About summer vacations… Like, do we ever really have one?
By David Stone
What is a vacation, after all? When I was a boy, sleeping late in the morning, no yellow school bus, black lettering on the side announcing the district, advancing up through the sunny morning along the shank of the foothill on which we lived…
Summer Vacation is the sixth chapter in Amazing: Truths About Conscious Awareness
Maybe a trip in the mix, but mostly, summer vacation meant a variation, an indulgence in play, community and exploration. Summer vacation was a continuation of farming traditions few were eager to see end. How could we sit in stifling classrooms when fields of wheat awaited? And spring break honored the old planting tradition. Even in the cities. Urbanization had come over us so quickly, our habits couldn’t keep up.
Vacations brought hours of baseball every day, a routine rarely disrupted by contrary weather. Off we’d go, soon after breakfasts of Corn Flakes or Cheerios soaked in milk and sugar, to the diamond we’d plotted for this summer. Drawing from a rural cluster of families, our teams were limited, usually only two players on each. My older brothers made rules that fairly accommodated our situation and kept the games organized.
Hits, for example, to the right side of second base were foul, since we all batted righty and were pull hitters. We also all pitched righty.
In our last season, I scrambled things by deciding to become a switch hitter. When I went to the left side, the other team had to rotate its single outfielder – otherwise known as my brother, Larry – all the way over, grumbling but complying out of respect for my trying to conquer a challenge and reluctantly honoring my stubbornness.
Another problem caused by my opting for versatility was that we’d set up the playing field with no concern for distances to the right field fence, leaving it easy for me, the youngest and least powerful, to pop homers over it. A new rule: homers to right were now doubles. I fiercely contested, but being youngest and least powerful…
What ended my experiment in limited ambidexterity was my smart brothers’ noticing my swing’s extreme uppercut and the opposing pitcher’s learning to strike me out consistently by throwing letter high strikes. My missing them with alarming consistency soon returned me to full time on the right side and rewarded Larry with decreased aggravation.
The games went on until early sunsets limited after supper contests, and as the school years accumulated, the older guys gained interests, girls for example, that precluded the dedication of entire summers to baseball.
I tried to keep the tradition alive, my intense love for baseball far from expired, but the unimpressively small cluster of baby boomers was exiting our rural stage with me at the tagalong end. Not enough boys my age remained, and the tradition soon deteriorated to where the fat kid up the street and I were applying ourselves to one against one whiffle ball in an odd backyard.
That was my initial direct experience with the complexities of evolution. Vacation were really only a release into our passions, which should have been our main business all along.

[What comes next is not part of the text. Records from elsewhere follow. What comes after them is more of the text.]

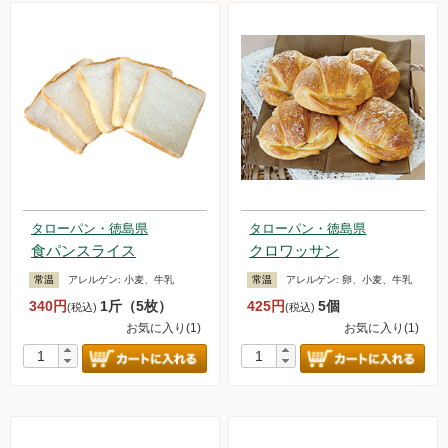
タローパン・徳島県
タローパン・徳島県
食パンスライス
クロワッサン
常温
アレルゲン:
小麦、牛乳
常温
アレルゲン:
卵、小麦、牛乳
340円
1斤（5枚）
425円
5個
(税込)
(税込)
お気に入り(1)
お気に入り(1)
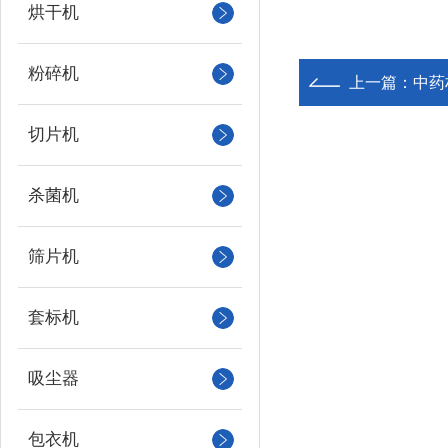
烘干机
粉碎机
上一篇：
中药
切片机
杀菌机
筛片机
套标机
吸尘器
包衣机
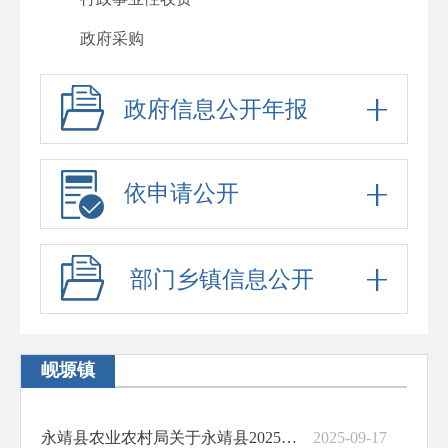
政府采购
重大项目
政府信息公开年报
重大民生信息
建议提案办理
依申请公开
政府工作报告
其他法定公开
部门乡镇信息公开
政府信息公开标准目录
助企纾困
基层政务公开标准化规范化
岘塬镇
永靖县农业农村局关于永靖县2025年秋季第一批雨露计划学生补助名单的公示
2025-09-17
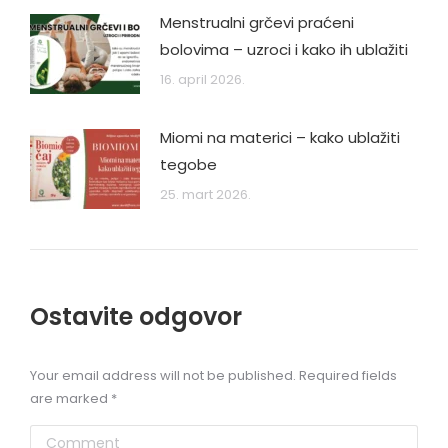
Menstrualni grčevi praćeni
bolovima – uzroci i kako ih ublažiti
16. april 2026.
Miomi na materici – kako ublažiti
tegobe
25. mart 2026.
Ostavite odgovor
Your email address will not be published. Required fields
are marked
*
Comment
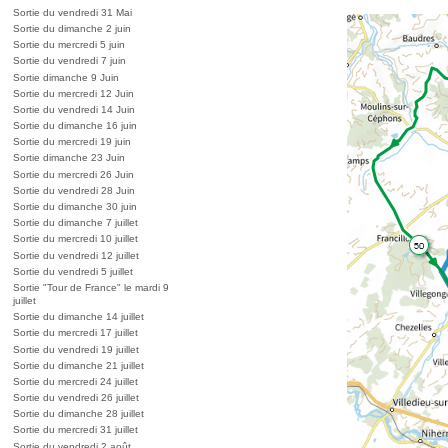
Sortie du vendredi 31 Mai
Sortie du dimanche 2 juin
Sortie du mercredi 5 juin
Sortie du vendredi 7 juin
Sortie dimanche 9 Juin
Sortie du mercredi 12 Juin
Sortie du vendredi 14 Juin
Sortie du dimanche 16 juin
Sortie du mercredi 19 juin
Sortie dimanche 23 Juin
Sortie du mercredi 26 Juin
Sortie du vendredi 28 Juin
Sortie du dimanche 30 juin
Sortie du dimanche 7 juillet
Sortie du mercredi 10 juillet
Sortie du vendredi 12 juillet
Sortie du vendredi 5 juillet
Sortie "Tour de France" le mardi 9
juillet
Sortie du dimanche 14 juillet
Sortie du mercredi 17 juillet
Sortie du vendredi 19 juillet
Sortie du dimanche 21 juillet
Sortie du mercredi 24 juillet
Sortie du vendredi 26 juillet
Sortie du dimanche 28 juillet
Sortie du mercredi 31 juillet
Sortie du vendredi 2 août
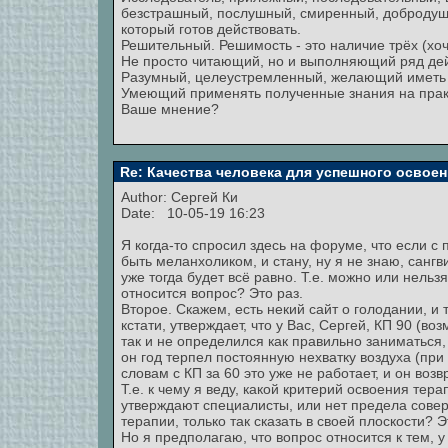
безстрашный, послушный, смиренный, доброду
который готов действовать.
Решительный. Решимость - это наличие трёх (хочу
Не просто читающий, но и выполняющий ряд дей
Разумный, целеустремленный, желающий иметь 
Умеющий применять полученные знания на практи
Ваше мнение?
Re: Качества человека для успешного освоен
Author:
Сергей Ки
Date: 10-05-19 16:23
Я когда-то спросил здесь на форуме, что если 
быть меланхоликом, и стану, ну я не знаю, сангв
уже тогда будет всё равно. Т.е. можно или нельз
относится вопрос? Это раз.
Второе. Скажем, есть некий сайт о голодании, и т
кстати, утверждает, что у Вас, Сергей, КП 90 (воз
так и не определился как правильно заниматься, 
он год терпел постоянную нехватку воздуха (при 
словам с КП за 60 это уже не работает, и он воз
Т.е. к чему я веду, какой критерий освоения тер
утверждают специалисты, или нет предела совер
терапии, только так сказать в своей плоскости? Э
Но я предполагаю, что вопрос относится к тем, у 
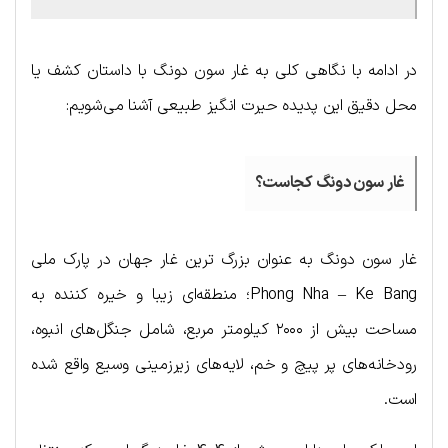
در ادامه با نگاهی کلی به غار سون دونگ با داستان کشف یا
محل دقیق این پدیده حیرت انگیز طبیعی آشنا می‌شویم:
غار سون دونگ کجاست؟
غار سون دونگ به عنوان بزرگ ترین غار جهان در پارک ملی
Phong Nha – Ke Bang؛ منطقه‌ای زیبا و خیره کننده به
مساحت بیش از ۲۰۰۰ کیلومتر مربع، شامل جنگل‌های انبوه،
رودخانه‌های پر پیچ و خم، لایه‌های زیرزمینی وسیع واقع شده
است.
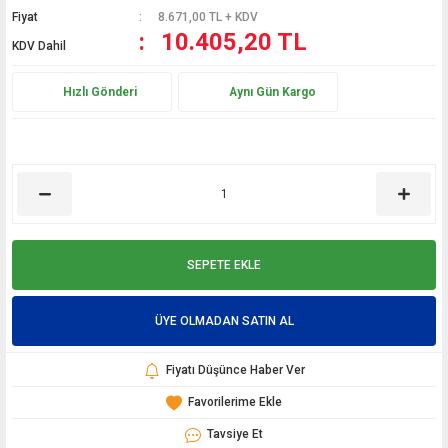
Fiyat
8.671,00 TL + KDV
10.405,20 TL
KDV Dahil
Hızlı Gönderi
Aynı Gün Kargo
SEPETE EKLE
ÜYE OLMADAN SATIN AL
Fiyatı Düşünce Haber Ver
Tavsiye Et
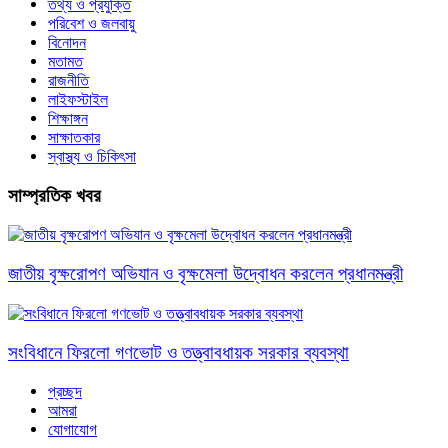
তথ্য ও প্রযুক্তি
পরিবেশ ও জলবায়ু
বিনোদন
মতামত
রাজনীতি
লাইফস্টাইল
শিক্ষাঙ্গন
সাক্ষাতকার
স্বাস্থ্য ও চিকিৎসা
সাম্প্রতিক খবর
জাতীয় বৃক্ষরোপণ অভিযান ও বৃক্ষমেলা উদ্বোধন করলেন প্রধানমন্ত্রী
সংবিধানে ফিরলো গণভোট ও তত্ত্বাবধায়ক সরকার ব্যবস্থা
প্রচ্ছদ
আমরা
যোগাযোগ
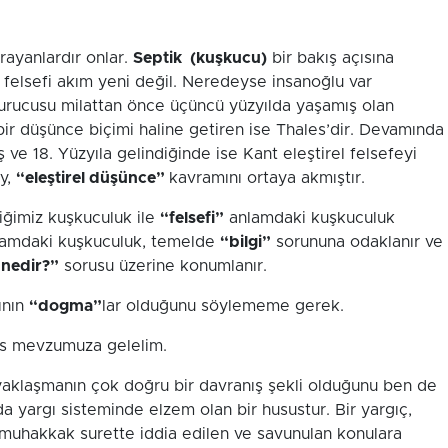
arayanlardır onlar.
Septik (kuşkucu)
bir bakış açısına
n felsefi akım yeni değil. Neredeyse insanoğlu var
urucusu milattan önce üçüncü yüzyılda yaşamış olan
bir düşünce biçimi haline getiren ise Thales’dir. Devamınd
ve 18. Yüzyıla gelindiğinde ise Kant eleştirel felsefeyi
ey,
“eleştirel düşünce”
kavramını ortaya akmıştır.
iğimiz kuşkuculuk ile
“felsefi”
anlamdaki kuşkuculuk
anlamdaki kuşkuculuk, temelde
“bilgi”
sorununa odaklanır ve
ı nedir?”
sorusu üzerine konumlanır.
ının
“dogma”
lar olduğunu söylememe gerek.
s mevzumuza gelelim.
n yaklaşmanın çok doğru bir davranış şekli olduğunu ben de
 yargı sisteminde elzem olan bir husustur. Bir yargıç,
muhakkak surette iddia edilen ve savunulan konulara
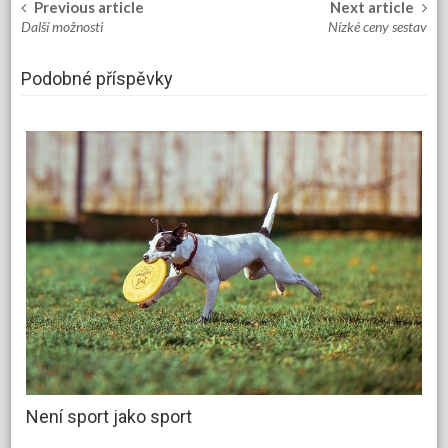
Previous article
Next article
Post
Další možnosti
Nízké ceny sestav
navigation
Podobné příspěvky
Není sport jako sport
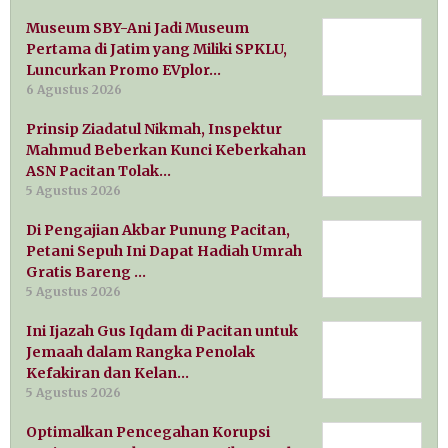
Museum SBY-Ani Jadi Museum
Pertama di Jatim yang Miliki SPKLU,
Luncurkan Promo EVplor…
6 Agustus 2026
Prinsip Ziadatul Nikmah, Inspektur
Mahmud Beberkan Kunci Keberkahan
ASN Pacitan Tolak…
5 Agustus 2026
Di Pengajian Akbar Punung Pacitan,
Petani Sepuh Ini Dapat Hadiah Umrah
Gratis Bareng …
5 Agustus 2026
Ini Ijazah Gus Iqdam di Pacitan untuk
Jemaah dalam Rangka Penolak
Kefakiran dan Kelan…
5 Agustus 2026
Optimalkan Pencegahan Korupsi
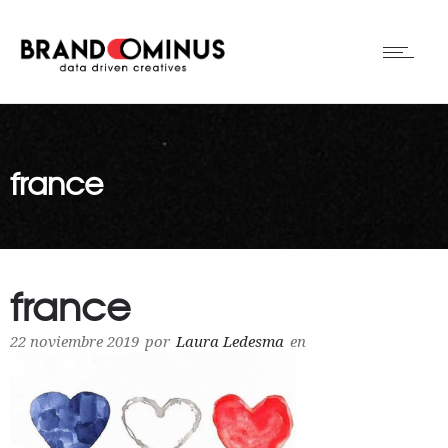
france
france
22 noviembre 2019
por
Laura Ledesma
en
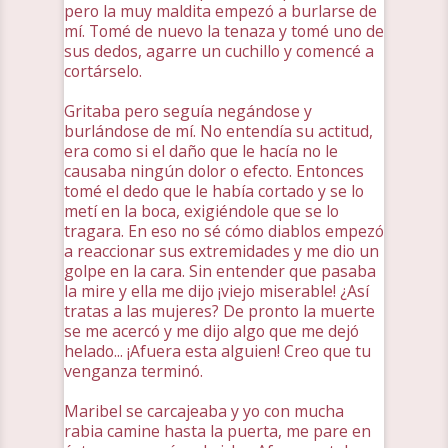
pero la muy maldita empezó a burlarse de
mí. Tomé de nuevo la tenaza y tomé uno de
sus dedos, agarre un cuchillo y comencé a
cortárselo.
Gritaba pero seguía negándose y
burlándose de mí. No entendía su actitud,
era como si el daño que le hacía no le
causaba ningún dolor o efecto. Entonces
tomé el dedo que le había cortado y se lo
metí en la boca, exigiéndole que se lo
tragara. En eso no sé cómo diablos empezó
a reaccionar sus extremidades y me dio un
golpe en la cara. Sin entender que pasaba
la mire y ella me dijo ¡viejo miserable! ¿Así
tratas a las mujeres? De pronto la muerte
se me acercó y me dijo algo que me dejó
helado... ¡Afuera esta alguien! Creo que tu
venganza terminó.
Maribel se carcajeaba y yo con mucha
rabia camine hasta la puerta, me pare en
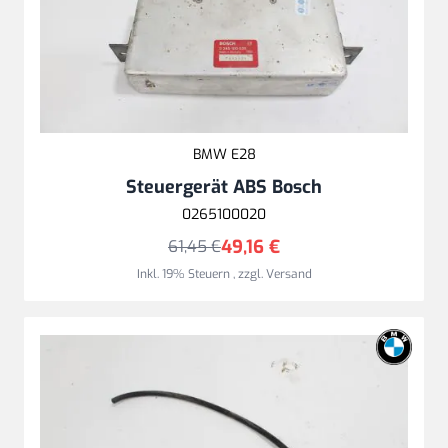
BMW E28
Steuergerät ABS Bosch
0265100020
49,16 €
61,45 €
Inkl. 19% Steuern
,
zzgl.
Versand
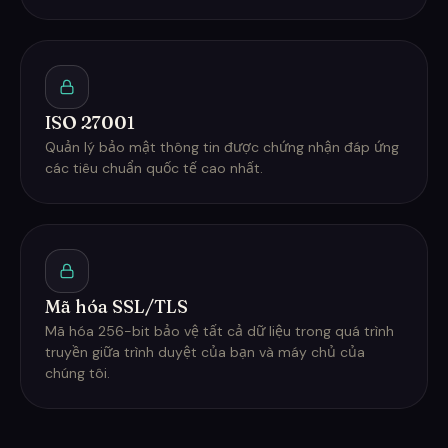
ISO 27001
Quản lý bảo mật thông tin được chứng nhận đáp ứng
các tiêu chuẩn quốc tế cao nhất.
Mã hóa SSL/TLS
Mã hóa 256-bit bảo vệ tất cả dữ liệu trong quá trình
truyền giữa trình duyệt của bạn và máy chủ của
chúng tôi.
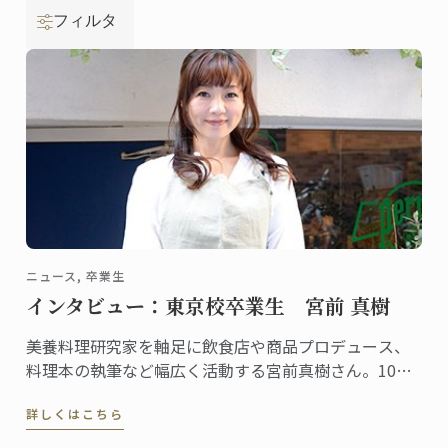
フィルタ
ニュース, 卒業生
インタビュー：東京校卒業生 宮前 真樹
美養料理研究家を軸足に飲食店や商品プロデュース、
料理本の執筆など幅広く活動する宮前真樹さん。10～
20代にはアイドルとして大人気、今もタレントとして
詳しくはこちら
の顔を持ち様々なメディアに登場することからご存知
の方も多いでしょう。そんな宮前さんは2004年に東京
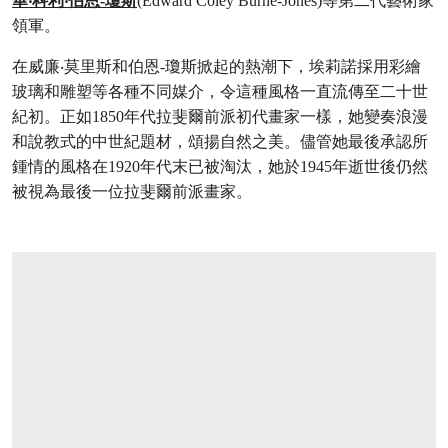
華‧科利‧伯恩-瓊斯
(Edward Coley Burne-Jones)等第二代藝術家
領軍。
在威廉‧莫里斯和伯恩-瓊斯掀起的熱潮下，埃莉諾採用彩繪
玻璃和雕塑等各種不同媒介，令這種風格一直流傳至二十世
紀初。正如1850年代拉斐爾前派初代畫家一樣，她變奏浪漫
和說教式的中世紀題材，頌揚自然之美。儘管她最後承認所
鍾情的風格在1920年代末已被淘汰，她於1945年逝世後仍然
被視為最後一位拉斐爾前派畫家。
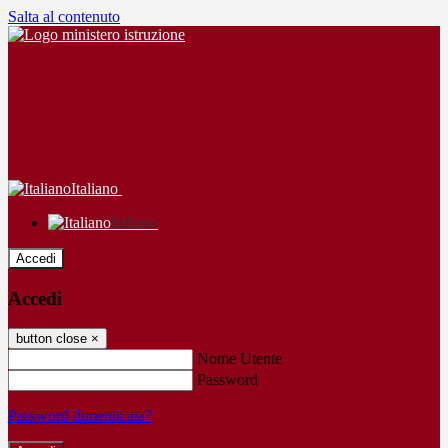
Salta al contenuto
Italiano
Italiano
Accedi
Accedi
button close
×
Nome Utente
Password
Password dimenticata?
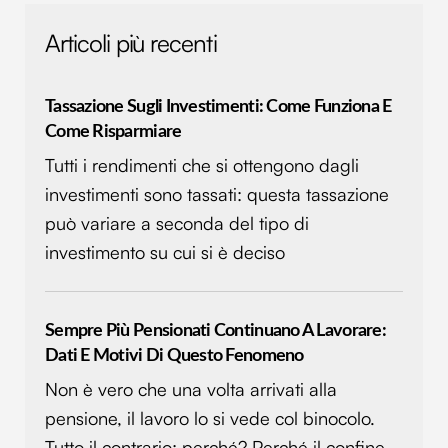
Articoli più recenti
Tassazione Sugli Investimenti: Come Funziona E
Come Risparmiare
Tutti i rendimenti che si ottengono dagli
investimenti sono tassati: questa tassazione
può variare a seconda del tipo di
investimento su cui si è deciso
Sempre Più Pensionati Continuano A Lavorare:
Dati E Motivi Di Questo Fenomeno
Non è vero che una volta arrivati alla
pensione, il lavoro lo si vede col binocolo.
Tutto il contrario: perché? Perché il confine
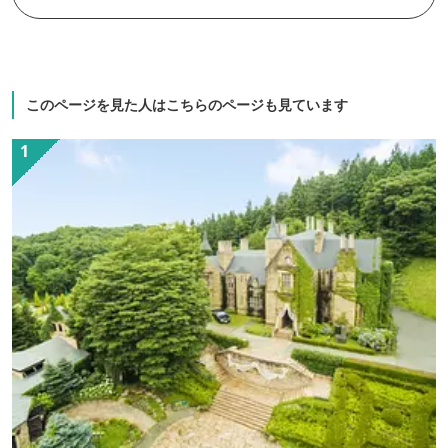
このページを見た人はこちらのページも見ています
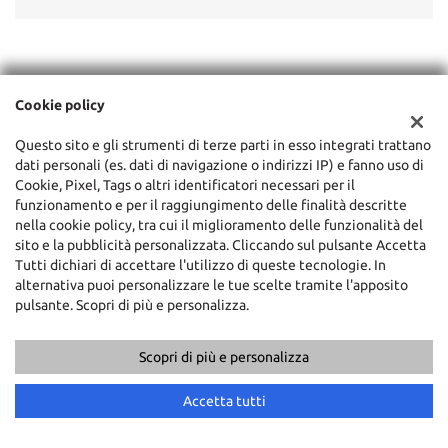
Cookie policy
Questo sito e gli strumenti di terze parti in esso integrati trattano
dati personali (es. dati di navigazione o indirizzi IP) e fanno uso di
Cookie, Pixel, Tags o altri identificatori necessari per il
funzionamento e per il raggiungimento delle finalità descritte
nella cookie policy, tra cui il miglioramento delle funzionalità del
sito e la pubblicità personalizzata. Cliccando sul pulsante Accetta
Tutti dichiari di accettare l'utilizzo di queste tecnologie. In
dinimotorssrl
alternativa puoi personalizzare le tue scelte tramite l'apposito
pulsante. Scopri di più e personalizza.
Scopri di più e personalizza
Accetta tutti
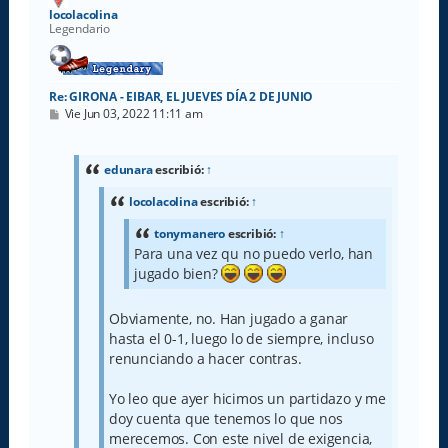
a
locolacolina
Legendario
Re: GIRONA - EIBAR, EL JUEVES DÍA 2 DE JUNIO
M
Vie Jun 03, 2022 11:11 am
e
n
s
a
edunara
escribió:
↑
j
e
locolacolina
escribió:
↑
tonymanero
escribió:
↑
Para una vez qu no puedo verlo, han
jugado bien?
Obviamente, no. Han jugado a ganar
hasta el 0-1, luego lo de siempre, incluso
renunciando a hacer contras.
Yo leo que ayer hicimos un partidazo y me
doy cuenta que tenemos lo que nos
merecemos. Con este nivel de exigencia,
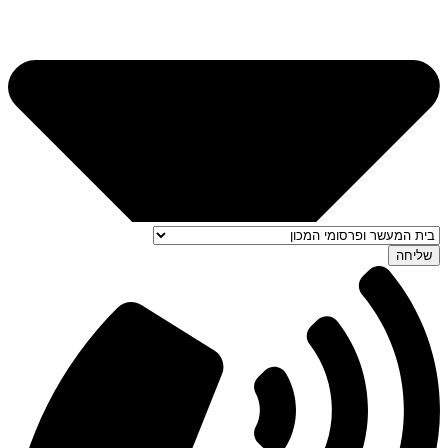
שליחה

Let loose from the artificial routines set up to teach us to become young men of substance. Hard working and family oriented, we raced to the nature we’d been forced to stuff back. With voluntary adaptations commonplace, our species had prepared us to do volumes of things we didn’t want to do. Our thoughts dominated. Our emotions and everything else struggled.
We were in training for the austere reality of our fathers and mothers, but everyone called it affluence.
My brothers left me behind as they had at earlier crossroads. I wasn’t old enough. This time, they started edging into an adult world where boys my age could barely nibble at the crumbs. A decade later, I struggled to shake the loss that summers without two month releases from conformity showered over me.
Still more decades later, I realized I hadn’t been wrong. I wondered about what might’ve happened? Had I been radical enough to refuse to step on the treadmill.
A book I tried to write when I was twenty, Tramps, never finished, was probably, given my passion for it, my inner wisdom trying to reach me with fictional proposals on how to live.
By then, however, I’d become far less skilled at listening inward.